Question

need integral help please

Answer 1

post the question

Answer 2

^Patience

Answer 3

\[\int\limits_{}^{} \sqrt{x^3+6}\]

Answer 4

cal 1 or 2?

Answer 5

1 still

Answer 6

Are you sure you posted your question right? Im not seeing a way to do this with u-sub and you dont learn most other integration techniques until cal 2

Answer 7

we are allowed to use a calculator if that helps. I'll post the full thing..

Answer 8

Let f(x) be a continuous function such that f(1)=2 and f'(x)=sqrt(x^3+6).
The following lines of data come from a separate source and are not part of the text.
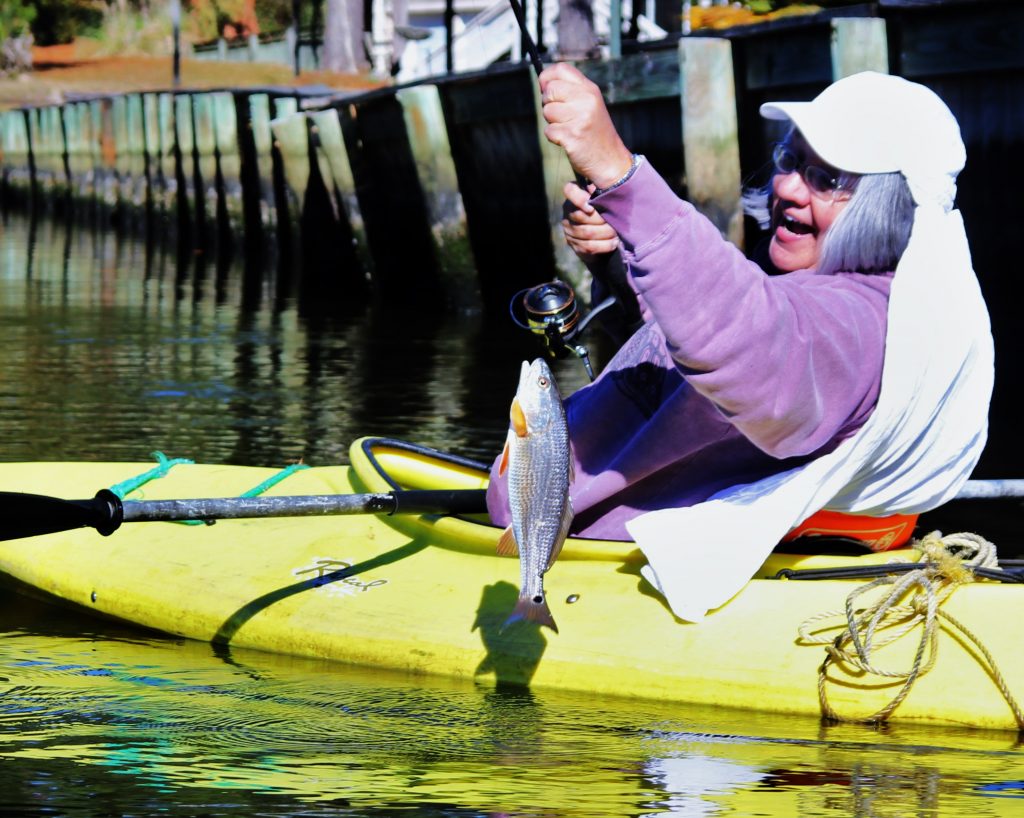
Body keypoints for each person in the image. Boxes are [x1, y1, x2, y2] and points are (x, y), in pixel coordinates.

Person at [486, 67, 994, 622]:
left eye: (826, 180)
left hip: (597, 575)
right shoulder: (850, 301)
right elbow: (708, 355)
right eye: (790, 161)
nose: (787, 187)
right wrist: (617, 258)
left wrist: (620, 176)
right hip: (556, 536)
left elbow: (756, 346)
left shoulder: (855, 322)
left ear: (888, 208)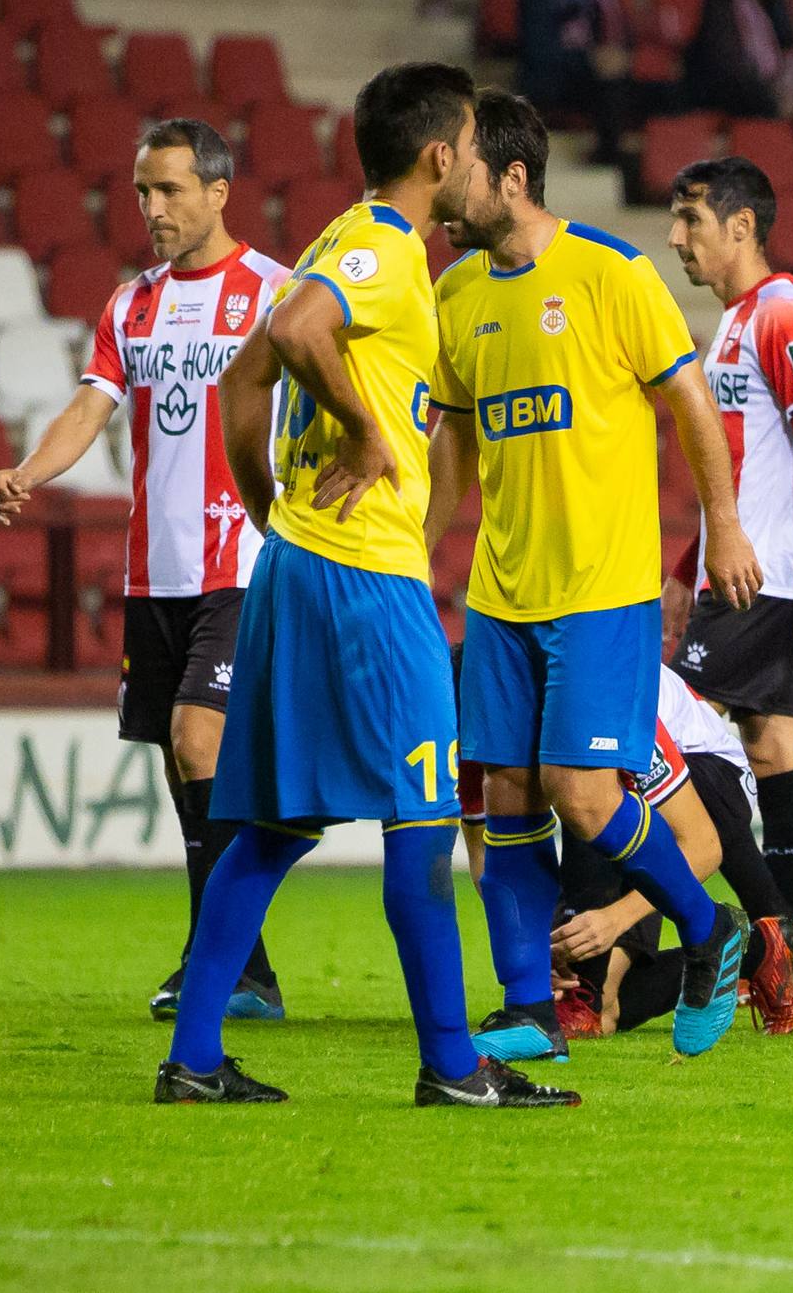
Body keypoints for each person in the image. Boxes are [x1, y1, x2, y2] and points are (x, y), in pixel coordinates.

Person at [157, 62, 568, 1107]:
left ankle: (194, 1061)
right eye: (473, 145)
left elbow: (247, 374)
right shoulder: (384, 250)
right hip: (365, 580)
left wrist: (267, 510)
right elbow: (290, 336)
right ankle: (453, 1066)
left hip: (299, 561)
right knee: (423, 823)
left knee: (269, 825)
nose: (479, 164)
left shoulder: (338, 236)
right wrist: (369, 431)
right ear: (442, 157)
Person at [425, 89, 761, 1065]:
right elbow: (452, 442)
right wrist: (415, 558)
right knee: (509, 796)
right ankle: (531, 1005)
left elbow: (691, 407)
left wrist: (725, 529)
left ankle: (710, 932)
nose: (440, 186)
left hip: (604, 588)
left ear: (514, 177)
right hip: (500, 593)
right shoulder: (455, 295)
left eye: (459, 168)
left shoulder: (612, 274)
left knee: (581, 790)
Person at [0, 119, 291, 1025]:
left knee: (201, 743)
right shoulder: (132, 305)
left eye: (167, 191)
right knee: (178, 760)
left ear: (218, 192)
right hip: (152, 574)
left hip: (242, 564)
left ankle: (226, 960)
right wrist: (31, 470)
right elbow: (94, 404)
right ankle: (238, 963)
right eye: (140, 193)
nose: (151, 210)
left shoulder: (277, 293)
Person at [662, 155, 793, 1010]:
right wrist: (678, 569)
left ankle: (766, 933)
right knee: (774, 753)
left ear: (742, 226)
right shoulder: (733, 323)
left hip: (760, 582)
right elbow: (731, 468)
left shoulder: (786, 314)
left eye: (691, 220)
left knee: (680, 746)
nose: (676, 238)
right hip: (734, 575)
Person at [457, 662, 793, 1049]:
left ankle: (585, 996)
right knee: (612, 1006)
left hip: (714, 774)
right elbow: (488, 864)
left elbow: (703, 847)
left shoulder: (599, 700)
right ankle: (752, 950)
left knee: (587, 794)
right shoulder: (481, 736)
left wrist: (612, 919)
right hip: (629, 800)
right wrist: (535, 947)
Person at [517, 0, 632, 164]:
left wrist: (619, 58)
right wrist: (590, 60)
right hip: (557, 79)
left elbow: (622, 37)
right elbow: (540, 53)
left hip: (600, 76)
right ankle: (608, 160)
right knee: (607, 83)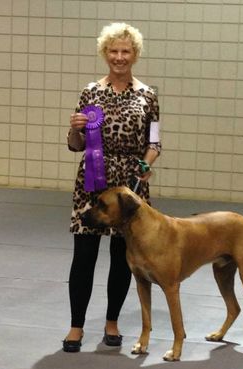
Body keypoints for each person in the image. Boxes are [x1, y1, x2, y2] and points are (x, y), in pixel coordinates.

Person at [63, 22, 161, 352]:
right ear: (105, 54)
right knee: (84, 256)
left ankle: (112, 322)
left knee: (123, 257)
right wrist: (75, 128)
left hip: (130, 187)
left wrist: (146, 165)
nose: (119, 57)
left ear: (135, 55)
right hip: (92, 182)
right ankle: (76, 326)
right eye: (114, 51)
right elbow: (76, 144)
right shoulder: (90, 92)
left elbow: (155, 143)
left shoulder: (148, 95)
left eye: (126, 51)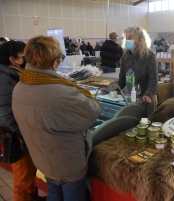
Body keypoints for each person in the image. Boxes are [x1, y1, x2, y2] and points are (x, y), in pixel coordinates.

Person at [12, 36, 101, 201]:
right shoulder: (63, 92)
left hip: (42, 159)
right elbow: (93, 112)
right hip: (68, 165)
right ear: (54, 62)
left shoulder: (21, 85)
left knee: (54, 195)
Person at [0, 41, 46, 201]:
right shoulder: (4, 78)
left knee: (28, 175)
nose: (28, 59)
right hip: (17, 137)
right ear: (13, 59)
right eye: (24, 56)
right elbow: (5, 115)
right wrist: (26, 133)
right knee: (22, 178)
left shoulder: (15, 74)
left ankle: (32, 196)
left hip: (23, 134)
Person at [119, 26, 158, 105]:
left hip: (146, 99)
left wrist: (148, 94)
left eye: (130, 37)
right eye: (126, 38)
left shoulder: (149, 56)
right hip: (130, 98)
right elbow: (122, 81)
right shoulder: (125, 57)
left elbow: (153, 80)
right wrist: (112, 89)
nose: (127, 40)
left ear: (140, 40)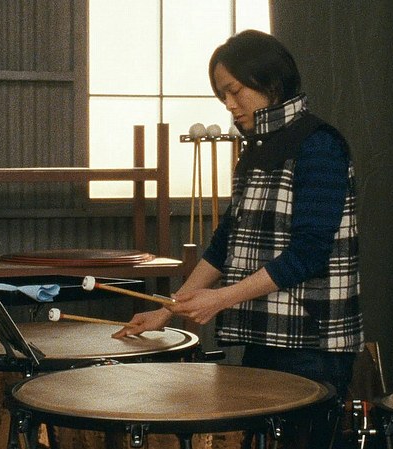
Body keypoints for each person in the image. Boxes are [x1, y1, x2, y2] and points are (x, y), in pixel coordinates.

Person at [114, 29, 364, 408]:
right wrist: (166, 310)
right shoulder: (256, 150)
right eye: (223, 96)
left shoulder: (319, 145)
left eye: (234, 91)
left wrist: (220, 299)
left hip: (313, 342)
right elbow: (224, 244)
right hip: (265, 336)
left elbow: (309, 254)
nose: (229, 105)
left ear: (270, 82)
What is the value of f(5) ?

Answer 9

@sshayer

Answer 10

Sorry im not sure how to do this to be honest.

Answer 11

Okay thx for trying :D

Answer 12

@mathmale

Answer 13

@3mar Do you know how to do this?

Answer 14

if you can use a calculator, integrate from one to six

Answer 15

using wolfram i get about \(21.811\)

Answer 16

so \[f(6)-f(1)=21.811\] you know \(f(1)\) solve for \(f(6)\)

Answer 17

ok i messed up i thought it was \(f(6)\) but it is \(f(5)\) so that answer is incorrect

Answer 18

it is about \(15.798\)
http://www.wolframalpha.com/input/?i=integral+from+1+to+5+sqrt(x%5E2%2B6)

Answer 19

same idea though

Answer 20

I think we can find the linear approximation of f(5) from it

\(L(5) = f(1) +f'(1) (1-5)= 2+\sqrt{7}(-4)=2-4\sqrt{7}\)

Answer 21

\[L(x)=f(a)+f'(a)(x-a)\]
so wouldn't that be 5-1 in those brackets, @Loser66

Answer 22

@satellite73
The wolfram work posted was for sqrt(x^2+6), that explains the closed solution! lol
I also have 24.67 as Wolfram when using numerical integration with sqrt(x^+6) from 1 to 5.
@loser66
Linear approximation is an excellent idea for points close to f'(5), or when f'(x) changes very slowly. For points further away from it, the error would increase. Consider f'(1)=2.65 and f'(5)=11.44.

Answer 23

Yes. @amorfide thanks for pointing out.